Kötü bir çekim: Çekim sırasında kameranın ekranı
hep düzgün bir resim gösterir; kamera eğimli tutulmuş olsa bile. Bu
eğimli çekimler çoğunlukla tekrar oynatıldıklarında fark edilirler.
Kameramanlığına yeni geçmiş hobi fotoğrafçılarını, ilk çekimlerinde
evde kötü bir sürpriz bekler: Kameralar dik çekim yapabilseler de
ne yazık ki ekranlar ve televizyonlarda bu olanak yoktur. Bu yüzden
film çekiminde birinci ve en temel kural kameranın mutlaka yere
paralel tutulmasıdır. Kamera ekranına yapıştıracağınız ufak
yapışkan kağıtlar eğimli çekimler yapmanızı engelleyebilir.
Bu problemi mutlaka siz de fark etmişinizdir: Bir
video sahnesi geniş bir çekimle başlar ve zum yaparak ilerler. Ama
kameraman bir noktadan sonra objenin istediği noktada olmadığını
fark eder ve kadrajı değiştirerek zumlamaya devam eder. Bu durum
pek de profesyonel olmayan çekimlere neden olur. Bu yüzden zum
yolunu çekimden önce belirlemeniz gerekir: Çekim öncesi kameranızı
zumlayarak objeye yaklaşın. Kadrajı ayarladıktan sonra hareket
ettirmeden geniş açıya dönün.
İPUÇLARI: Profesyonel çekim - II
Bazı yapılar o kadar büyüktür ki, en geniş açıyla bile bir kadraja
sığmazlar. Notre Dame Katedrali'ni yukarıdan aşağı salınarak çekme
buna bir çözüm değildir. Bu sadece izleyicilerinizin başının
dönmesine neden olur. Bu yüzden böyle salınımlardan kaçınarak
kameranızın izleyicileriniz için bir rehber olmasını
sağlamalısınız. Subjektif bir görünüm için gerekli olan ayrıntılara
odaklanın. Örneğin ayrı ayrı pencereleri ve kapıda girmek için
bekleyen insanları çekin. Hareketli çekimler yerine bütün ve yarım
çekimleri deneyin.
Aslında kameralar beyaz dengesini otomatik olarak ayarlar. Ama buna
rağmen kimi zaman mavi veya sarı rengin baskın olduğu çekimlerle
karşılaşabilirsiniz. Bu tür çekimleri eğer kameranızın ayarlarını
iyi biliyorsanız kameranızın ekranından bile fark edebilirsiniz. Bu
yüzden çekime başlamadan önce beyaz dengesi ayarlarıyla denemeler
yapın. Daha sonra kameranızı bir televizyona bağlayarak farklı
beyaz dengelerinde (örneğin otomatik, iç mekan ve dış mekan gibi)

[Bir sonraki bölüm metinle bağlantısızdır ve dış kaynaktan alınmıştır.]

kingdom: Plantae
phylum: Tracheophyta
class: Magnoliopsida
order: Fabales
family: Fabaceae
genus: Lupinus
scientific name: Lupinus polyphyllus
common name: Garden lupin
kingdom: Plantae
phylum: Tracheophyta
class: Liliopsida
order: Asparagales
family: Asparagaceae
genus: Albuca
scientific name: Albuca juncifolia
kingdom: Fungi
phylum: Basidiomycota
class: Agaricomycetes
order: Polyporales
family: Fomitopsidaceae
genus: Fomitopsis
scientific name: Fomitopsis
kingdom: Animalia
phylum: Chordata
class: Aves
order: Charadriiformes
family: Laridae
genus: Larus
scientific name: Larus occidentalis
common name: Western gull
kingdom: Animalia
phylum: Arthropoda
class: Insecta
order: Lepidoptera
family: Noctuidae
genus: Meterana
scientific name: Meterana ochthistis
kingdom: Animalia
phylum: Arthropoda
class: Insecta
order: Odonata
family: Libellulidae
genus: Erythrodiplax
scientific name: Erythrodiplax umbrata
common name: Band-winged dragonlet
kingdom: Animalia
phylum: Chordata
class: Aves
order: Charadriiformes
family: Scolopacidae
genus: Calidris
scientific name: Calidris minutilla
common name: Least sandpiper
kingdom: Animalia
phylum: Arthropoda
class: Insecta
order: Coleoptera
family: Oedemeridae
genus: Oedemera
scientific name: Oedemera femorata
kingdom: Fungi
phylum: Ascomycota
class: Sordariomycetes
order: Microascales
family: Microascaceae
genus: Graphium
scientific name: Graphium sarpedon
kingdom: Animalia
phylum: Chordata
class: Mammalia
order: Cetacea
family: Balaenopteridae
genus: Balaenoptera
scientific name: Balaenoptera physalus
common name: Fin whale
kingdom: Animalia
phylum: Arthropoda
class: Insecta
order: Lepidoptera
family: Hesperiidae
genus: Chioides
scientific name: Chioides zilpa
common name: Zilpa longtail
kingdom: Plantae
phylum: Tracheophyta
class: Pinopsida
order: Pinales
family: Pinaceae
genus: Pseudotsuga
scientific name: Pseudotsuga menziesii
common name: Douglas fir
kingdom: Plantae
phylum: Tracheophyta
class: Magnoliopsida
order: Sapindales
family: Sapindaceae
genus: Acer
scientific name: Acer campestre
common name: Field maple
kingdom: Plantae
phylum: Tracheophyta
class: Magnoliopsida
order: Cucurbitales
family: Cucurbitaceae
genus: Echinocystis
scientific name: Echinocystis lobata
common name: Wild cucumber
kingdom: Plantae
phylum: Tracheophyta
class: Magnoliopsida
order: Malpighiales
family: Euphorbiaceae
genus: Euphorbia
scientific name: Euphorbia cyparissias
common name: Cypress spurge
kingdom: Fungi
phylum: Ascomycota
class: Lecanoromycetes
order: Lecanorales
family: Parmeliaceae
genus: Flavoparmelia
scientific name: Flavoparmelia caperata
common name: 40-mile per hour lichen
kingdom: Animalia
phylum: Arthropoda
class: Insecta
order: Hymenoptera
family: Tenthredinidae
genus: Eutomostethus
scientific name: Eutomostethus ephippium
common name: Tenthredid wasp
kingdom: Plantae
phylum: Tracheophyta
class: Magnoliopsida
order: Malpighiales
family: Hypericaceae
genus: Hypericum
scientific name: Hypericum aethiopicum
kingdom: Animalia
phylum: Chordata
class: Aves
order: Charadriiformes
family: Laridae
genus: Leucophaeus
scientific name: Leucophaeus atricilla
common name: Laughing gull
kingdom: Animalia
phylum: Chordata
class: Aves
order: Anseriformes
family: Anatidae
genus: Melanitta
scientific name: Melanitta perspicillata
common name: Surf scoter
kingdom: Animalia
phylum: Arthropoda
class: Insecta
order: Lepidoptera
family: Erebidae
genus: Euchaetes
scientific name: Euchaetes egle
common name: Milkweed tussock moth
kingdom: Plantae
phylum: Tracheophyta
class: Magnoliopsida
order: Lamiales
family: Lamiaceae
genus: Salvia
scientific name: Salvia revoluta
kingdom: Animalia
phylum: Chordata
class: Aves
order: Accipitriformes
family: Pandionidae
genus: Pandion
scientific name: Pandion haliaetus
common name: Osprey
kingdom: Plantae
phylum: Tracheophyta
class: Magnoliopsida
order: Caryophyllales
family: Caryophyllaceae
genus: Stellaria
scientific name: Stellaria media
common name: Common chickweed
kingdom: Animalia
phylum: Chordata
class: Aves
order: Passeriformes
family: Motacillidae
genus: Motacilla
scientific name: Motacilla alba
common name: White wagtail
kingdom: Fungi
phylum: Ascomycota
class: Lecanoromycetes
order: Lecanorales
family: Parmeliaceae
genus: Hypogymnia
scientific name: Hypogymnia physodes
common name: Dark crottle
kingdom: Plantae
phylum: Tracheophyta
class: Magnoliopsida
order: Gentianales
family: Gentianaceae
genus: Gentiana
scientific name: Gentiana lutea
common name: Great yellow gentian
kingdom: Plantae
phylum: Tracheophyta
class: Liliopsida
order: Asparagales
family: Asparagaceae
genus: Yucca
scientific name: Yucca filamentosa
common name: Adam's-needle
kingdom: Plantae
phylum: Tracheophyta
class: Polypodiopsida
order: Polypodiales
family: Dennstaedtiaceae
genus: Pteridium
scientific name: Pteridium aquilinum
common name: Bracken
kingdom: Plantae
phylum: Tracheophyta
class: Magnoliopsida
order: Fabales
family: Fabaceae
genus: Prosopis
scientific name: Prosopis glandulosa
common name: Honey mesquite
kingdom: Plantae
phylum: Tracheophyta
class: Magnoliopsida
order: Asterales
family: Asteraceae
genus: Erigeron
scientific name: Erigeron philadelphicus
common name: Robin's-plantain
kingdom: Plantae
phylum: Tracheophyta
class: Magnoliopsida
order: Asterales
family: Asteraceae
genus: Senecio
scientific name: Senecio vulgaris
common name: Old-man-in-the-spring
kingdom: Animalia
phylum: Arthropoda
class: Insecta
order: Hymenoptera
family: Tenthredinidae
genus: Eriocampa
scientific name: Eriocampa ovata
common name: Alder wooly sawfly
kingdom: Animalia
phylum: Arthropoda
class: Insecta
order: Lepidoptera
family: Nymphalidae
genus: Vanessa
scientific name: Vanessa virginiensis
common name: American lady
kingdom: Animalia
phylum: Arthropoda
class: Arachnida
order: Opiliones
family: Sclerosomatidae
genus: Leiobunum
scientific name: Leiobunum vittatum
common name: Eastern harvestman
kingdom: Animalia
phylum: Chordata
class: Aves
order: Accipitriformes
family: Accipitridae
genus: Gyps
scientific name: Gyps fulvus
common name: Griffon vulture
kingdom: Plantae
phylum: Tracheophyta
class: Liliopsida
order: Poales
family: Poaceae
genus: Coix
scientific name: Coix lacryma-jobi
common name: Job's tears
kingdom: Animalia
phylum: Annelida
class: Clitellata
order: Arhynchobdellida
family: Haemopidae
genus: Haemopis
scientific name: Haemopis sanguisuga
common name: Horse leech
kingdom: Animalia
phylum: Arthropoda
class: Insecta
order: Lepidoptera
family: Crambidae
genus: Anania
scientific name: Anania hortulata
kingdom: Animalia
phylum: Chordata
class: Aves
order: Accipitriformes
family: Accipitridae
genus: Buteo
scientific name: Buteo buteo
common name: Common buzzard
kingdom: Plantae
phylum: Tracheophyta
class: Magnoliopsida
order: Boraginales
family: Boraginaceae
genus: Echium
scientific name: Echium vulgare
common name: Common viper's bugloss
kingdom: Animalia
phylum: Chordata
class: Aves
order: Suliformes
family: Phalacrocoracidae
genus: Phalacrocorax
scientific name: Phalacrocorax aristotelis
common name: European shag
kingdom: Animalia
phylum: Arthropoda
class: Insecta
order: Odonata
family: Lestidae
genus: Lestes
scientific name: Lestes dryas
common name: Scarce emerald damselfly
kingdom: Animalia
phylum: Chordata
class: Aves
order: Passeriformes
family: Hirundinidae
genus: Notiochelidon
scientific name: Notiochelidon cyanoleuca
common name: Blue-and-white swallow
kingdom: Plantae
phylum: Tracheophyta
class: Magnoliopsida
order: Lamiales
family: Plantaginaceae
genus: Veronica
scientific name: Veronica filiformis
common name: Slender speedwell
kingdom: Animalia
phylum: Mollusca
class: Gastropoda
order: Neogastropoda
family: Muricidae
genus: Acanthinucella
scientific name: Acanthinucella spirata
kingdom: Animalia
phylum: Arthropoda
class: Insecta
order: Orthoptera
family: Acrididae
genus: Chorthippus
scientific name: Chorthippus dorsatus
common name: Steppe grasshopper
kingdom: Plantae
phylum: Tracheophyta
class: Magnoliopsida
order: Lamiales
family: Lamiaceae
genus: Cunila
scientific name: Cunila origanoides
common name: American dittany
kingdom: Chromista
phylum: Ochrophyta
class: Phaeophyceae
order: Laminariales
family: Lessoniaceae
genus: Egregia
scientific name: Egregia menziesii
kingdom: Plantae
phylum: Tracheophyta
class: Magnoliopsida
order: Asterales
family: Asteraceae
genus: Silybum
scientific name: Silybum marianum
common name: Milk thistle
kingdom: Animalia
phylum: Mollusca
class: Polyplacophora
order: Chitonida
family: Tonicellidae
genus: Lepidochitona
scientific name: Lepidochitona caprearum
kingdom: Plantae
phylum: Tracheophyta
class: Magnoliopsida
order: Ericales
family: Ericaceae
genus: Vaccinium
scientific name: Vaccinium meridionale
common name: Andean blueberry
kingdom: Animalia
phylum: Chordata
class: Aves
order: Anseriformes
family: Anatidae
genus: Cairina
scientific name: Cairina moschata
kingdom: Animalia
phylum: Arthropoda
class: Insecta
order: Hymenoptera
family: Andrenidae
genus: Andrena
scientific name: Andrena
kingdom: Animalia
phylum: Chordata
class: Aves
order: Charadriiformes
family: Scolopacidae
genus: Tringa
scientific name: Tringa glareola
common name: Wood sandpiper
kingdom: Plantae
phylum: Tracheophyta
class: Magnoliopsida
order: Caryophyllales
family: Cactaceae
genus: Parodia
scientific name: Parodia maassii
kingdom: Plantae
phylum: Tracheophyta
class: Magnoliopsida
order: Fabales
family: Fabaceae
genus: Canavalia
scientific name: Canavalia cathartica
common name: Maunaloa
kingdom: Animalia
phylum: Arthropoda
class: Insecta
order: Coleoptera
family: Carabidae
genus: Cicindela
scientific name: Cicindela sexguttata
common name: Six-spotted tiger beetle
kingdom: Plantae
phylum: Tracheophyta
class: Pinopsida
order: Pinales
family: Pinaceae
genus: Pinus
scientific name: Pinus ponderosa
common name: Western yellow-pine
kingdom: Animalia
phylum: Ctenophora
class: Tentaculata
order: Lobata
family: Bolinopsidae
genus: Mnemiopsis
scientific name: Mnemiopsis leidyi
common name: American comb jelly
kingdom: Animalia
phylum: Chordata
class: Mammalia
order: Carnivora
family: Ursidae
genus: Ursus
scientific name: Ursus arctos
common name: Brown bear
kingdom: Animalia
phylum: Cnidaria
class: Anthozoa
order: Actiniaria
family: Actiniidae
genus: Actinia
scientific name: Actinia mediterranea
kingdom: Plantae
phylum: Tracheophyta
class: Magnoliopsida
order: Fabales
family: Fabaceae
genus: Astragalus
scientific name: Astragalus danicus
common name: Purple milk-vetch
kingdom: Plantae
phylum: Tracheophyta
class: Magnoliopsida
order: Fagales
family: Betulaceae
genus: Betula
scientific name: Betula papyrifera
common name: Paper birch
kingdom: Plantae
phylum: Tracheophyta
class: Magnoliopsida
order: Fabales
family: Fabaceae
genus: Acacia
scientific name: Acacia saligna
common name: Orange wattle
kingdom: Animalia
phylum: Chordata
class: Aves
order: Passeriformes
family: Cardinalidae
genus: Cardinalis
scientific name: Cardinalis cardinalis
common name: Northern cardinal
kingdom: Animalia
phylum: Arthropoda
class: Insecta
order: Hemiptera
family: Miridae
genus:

yaptığınız değişiklikleri inceleyip en doğru renkleri vereni
seçin.
Çoğu kameraman çekim sırasında yorumlarını kaydeder. Sorun
konuşmanın bir kere kaydedildikten sonra kayıttan çıkarmanın mümkün
olmamasıdır. Ortam sesleri ile karışan konuşma diğerlerinden
ayrılamaz. Bu yüzden yetenekli bir konuşmacı değilseniz, önceden
kendinize notlar alarak videonuzun arka planına ekleyeceğiniz
konuşmayı planlayın. Video kaydını tamamlayan ve görülenin
dışındaki ek bilgiler son derece ilginç olabilir.